Thai court rules against crackdown on protests
Thailand's Civil Court Wednesday ruled that the emergency decree imposed in Bangkok and adjacent areas cannot be used as a reason to crack down on anti-government protests.
The court also banned the use of force against protestors, stating that the demonstrations have been peaceful so far, the Nation newspaper reported.
The court, however, refused to revoke the emergency decree as former Democrat MP Thaworn Saeniam requested.
Several thousand protestors Wednesday besieged the Office of the Permanent Secretary for Defence, which caretaker Prime Minister Yingluck Shinawatra has used as a temporary workplace, to demand that Yingluck step down, Xinhua reported. But Yingluck failed to show up.

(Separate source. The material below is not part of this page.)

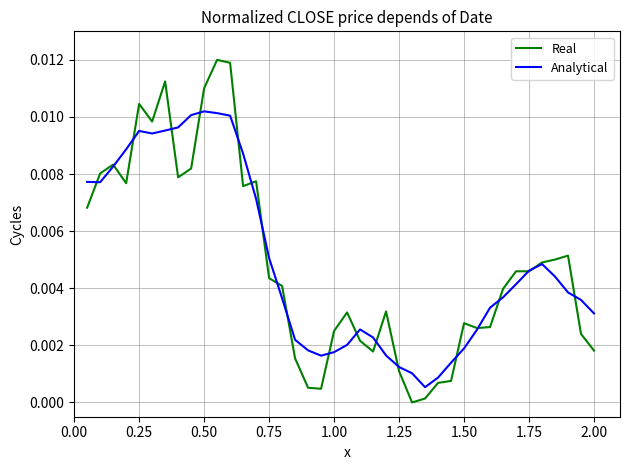

What are all the series names shown in the legend?

Real, Analytical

The protestors were also joined by hundreds of farmers who traveled from the commerce ministry to pressure the caretaker government to make overdue payments owed under the rice-pledging scheme.
Reportedly, the farmers locked up the gates of the commerce ministry with chains to prevent civil servants from working there.
Later in the day, protest leader Suthep Thaugsuban pledged to escalate the protest to a new level and attack businesses of the Shinawatra family.
It is reported that 182 protestors, who were detained during a police operation Tuesday while security were retaking five rally sites in the capital, have been released on bail. But the requests to release two protest leaders have been rejected.
A clash occurred between the police and protestors during the police operation, leaving five people dead and 70 others injured.